The business owners, who started dating more than 10 years ago, also ask how a potential new employee would feel about working for a queer couple. McIver, who oversees WEOP’s food program, and Evans, who runs the specialty coffee, spent years honing their crafts in environments that didn’t feel like their own. Through every step of their journey in starting and running WEOP, they’ve been motivated by creating something they couldn’t previously find. And for McIver, doing that successfully remains rooted in staffing.
“It all starts with our team and how we hire and who we hire and the training and directives that we give to them,” McIver said. “Anyone can put a sticker on their window and say ‘We treat trans folks with the respect they deserve.’ But what does that actually look like in real time?”
That’s why Evans and McIver dove deep into building a 25-page employee manual before opening the brick-and-mortar cafe in 2017, which includes training on topics such as the importance of avoiding gendered pronouns. Every new hire gets a copy of the manual and then has a personal sit-down with either Evans or McIver to go over the highlights before they begin working.
It’s a serious, thoughtful process. But the WEOP owners have found that not only does it make the cafe a better place, it also leads to them attracting and retaining a strong staff.
“I will say — and I know this because I have a community of other chef and restaurant owners in Long Beach — if a chef hears that someone worked at WEOP, they’re like, ‘Oh, if you can handle it at WEOP we want you,’” McIver said. “Because we’re not messing around. We train our people well and we take our jobs really seriously — that has made us attract some really fabulously talented people.”
“We say we’re serious about hospitality and the production of coffee and food and pastries, but we can be seriously fun,” Evans added. “But people really have to be serious first. Then we can be seriously fun.”
Evans and McIver first launched WEOP in 2013. They didn’t have the initial capital to open a cafe right away, so they got their start by recreating the experience at local farmers markets. Evans would do pour overs for a crowd that had never seen that method before while McIver used a Camp Chef propane oven to put out 100 egg and toast dishes herself (some of which are still on the menu today). They spent three and a half years building a following, eventually hiring their first employee to help handle an ever-growing line.
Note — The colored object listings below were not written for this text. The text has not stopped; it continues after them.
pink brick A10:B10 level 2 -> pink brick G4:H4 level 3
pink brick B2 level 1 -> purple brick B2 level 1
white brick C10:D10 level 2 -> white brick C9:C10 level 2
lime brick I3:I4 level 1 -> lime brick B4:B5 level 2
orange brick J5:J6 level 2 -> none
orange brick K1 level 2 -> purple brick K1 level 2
Through savings, support from some angel investor customers, and loans made more palatable by having an established business, they finally locked down a space three blocks from Evans’ apartment in Long Beach along Retro Row — their ideal location throughout the brick-and-mortar search.
“It’s just a really amazing small business community,” McIver said. “Lots of amazing vintage stores. But also The Center — which is the LGBTQ center of Long Beach — is literally around the corner from our location. So it was immediately kind of built in that we had a relationship with them.”
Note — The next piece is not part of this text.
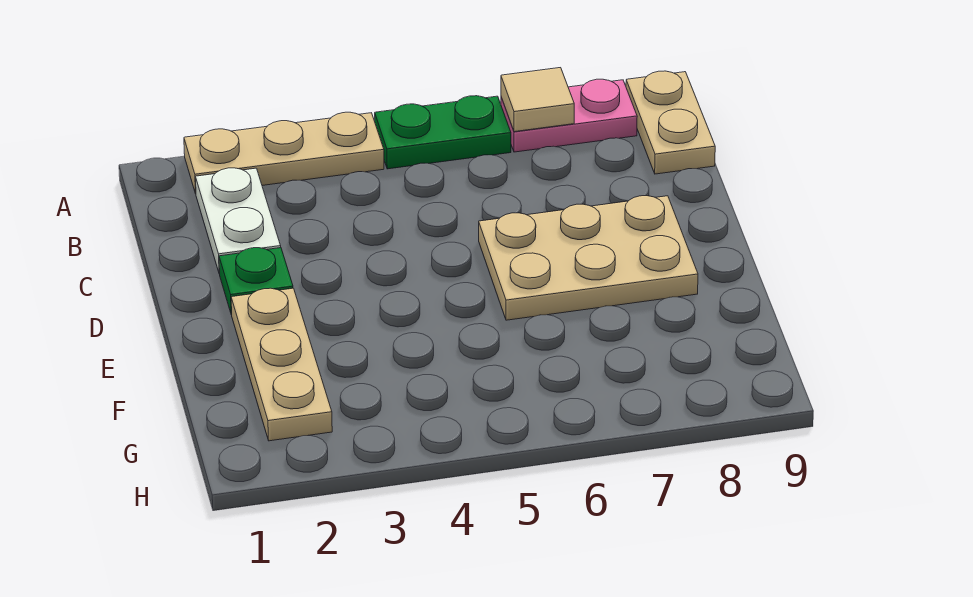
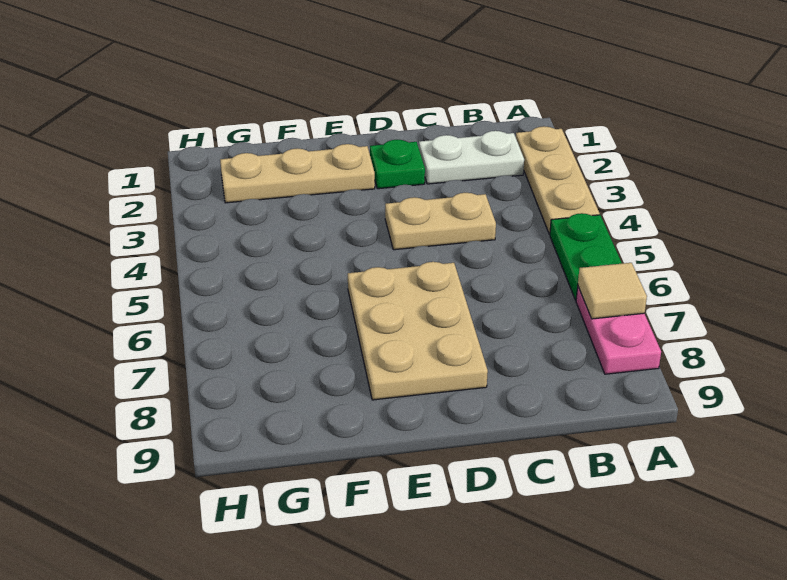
tan plate A9:B9 level 1 -> tan plate C4:D4 level 1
Throughout Pride month, WEOP has been putting up celebratory posts on its Instagram account, not hesitating to make it clear what the cafe stands for.
“We don’t really think, ‘Oh, maybe we shouldn’t post that, because that might not attract customers,’” Evans said. “No, never. We’d actually prefer that if someone has any problem with any of our ethos, they probably shouldn’t come. We want to create a feeling that attracts the community. We’ve seen people get in relationships or friendships through meeting at the cafe.”